# Milking Stands ~ Photos Please!



## lupinfarm (Jan 31, 2010)

I'm sick and tired of Cissy being a butthead when trimming her feet and I've decided to start training her to stand on a milking stand, eat her feed, while I trim her feet (and do other things that don't exactly make her happy lol). For most things, like shots and worming, she's a doll. For feet, she's a nightmare! 

Those of you who have milking stands, please post away! I'll be building from wood and I thought about putting "training rails" on it for the first few times so they don't fall off and kill themselves lol.


----------



## JerseyXGirl (Jan 31, 2010)

Here is one from Fiasco Farms that looks easy to make:  http://fiascofarm.com/files/Milk_Stand_Plans.pdf


----------



## dhansen (Jan 31, 2010)

The one on Fiasco Farms website is a good one.  It is sturdy and relatively easy to make.


----------



## lupinfarm (Jan 31, 2010)

The only thing that concerns me about Fiasco Farm's milk stand is that I have Pygmy's and the head area needs to be shorter for them. I know there was someone on here I believe that had either Nigis or Pygmy's or something small and they had made a version of this milking stand. 

Looks super easy though! 

Is there any reason why I shouldn't use PT for the legs? I have some off cuts from 4x4 PT posts that I used to make my run-in shelter that I could paint....

I just don't think that the 2x4's are sufficiently strong enough IMO


----------



## Roll farms (Jan 31, 2010)

My husband doesn't know how to make anything 'small' so when he made our stand he made it huge.   IMHO, it's too tall...
(I've since put a set of mobile home stairs on the front of it for the goats who are too preggo to jump up there.)

It's sturdy though, I'll give it that much.


----------



## miron28 (Jan 31, 2010)

roll farms looks like some one is jealous in the back round  that stand looks easy to build.


----------



## lupinfarm (Jan 31, 2010)

Roll farms, beautiful milking stand! That's fantastic! I'm not super concerned with height, as I can put up a ramp with the sandpaper ramp grips on it. 

I'm mostly concerned with the head gate, lol my girls are short!


----------



## MrsCountryChick (Feb 1, 2010)

Roll farms said:
			
		

> My husband doesn't know how to make anything 'small' .......


 That's close to the 1st stand my Hubby made (with 4x4 stand posts), lol.


----------



## aggieterpkatie (Feb 1, 2010)

Mine is in the works right now. My dad is going to build it since he's retired and needs a project.   Hopefully it'll be done in a few weeks.

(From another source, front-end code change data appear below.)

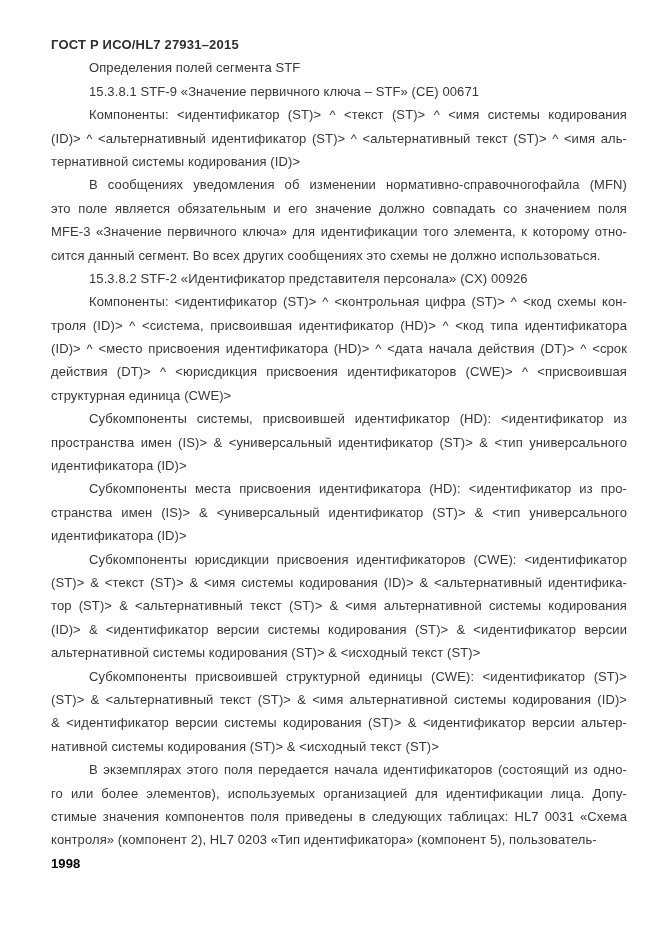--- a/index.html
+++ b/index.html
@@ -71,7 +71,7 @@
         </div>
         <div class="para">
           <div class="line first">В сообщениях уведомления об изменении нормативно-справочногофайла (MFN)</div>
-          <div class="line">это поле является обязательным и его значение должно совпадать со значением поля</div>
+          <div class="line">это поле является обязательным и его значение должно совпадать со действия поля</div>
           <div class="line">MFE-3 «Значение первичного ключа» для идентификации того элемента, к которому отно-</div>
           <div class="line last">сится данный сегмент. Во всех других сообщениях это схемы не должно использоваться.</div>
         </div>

He's using the plans on Fias Co Farm's site.  One thing he is doing, is making a guard for the side in case the goat decides to step sideways.  Last time he made a stand like this, it was a fitting table for sheep, and he bent a piece of pipe in a u-shape so I could put it (upside down) through holes in the side of the table to keep them from stepping off.  Does that make sense? :/


----------



## chandasue (Feb 1, 2010)

How about this one?
http://www.dairygoatjournal.com/issues/85/85-3/Melissa_Thomas.html


----------



## ThornyRidge (Feb 3, 2010)

I used a modified version similar to the one on fiasco and picture above.. I have pygmies and nigerians and I kept mine low to the ground.. my platform is actually wide enough when they are on on I can sit on the edge which makes it that much handier and I can also support them.. my biggest fear was anything tall could end up in disaster if they were to fall off with head locked in and break or injure neck.. so hence I kept my legs short!  also with the head gate goats come in all shapes and sizes even within the same breed so definately keep the unisize head gate that is shown.. I have an adjustable chain that attaches to loosen or tighten and then to keep the smaller goats heads down/not pulling out attatch a small board that will fall cross wise to lock their head in down/eating position.. it is when they pull neck and head up they then can get leverage and fight you.. and keep them with a bowl of treats/grain and that will help.. I made a lip that one of those hanging grain feeders slides in and off of to hold it steady.  my camera is dead or I would get a picture.. the best thing is LIGHT!!!!!!  to make things go smooth and quick make sure you have adequate light.. I use one of those small portable lanterns that sits on ground and you can aim the light directly at hooves and voila you will be done before you know it.. make sure you have good trimmers and a decent hoof pick will work too!  I also try to have a helper to at least hold goat from other side too.


----------



## lupinfarm (Feb 3, 2010)

I usually do the goats outside on level ground in full sun. Mione is a doll for feet, Cissy is a beast... she was none of it lol.


----------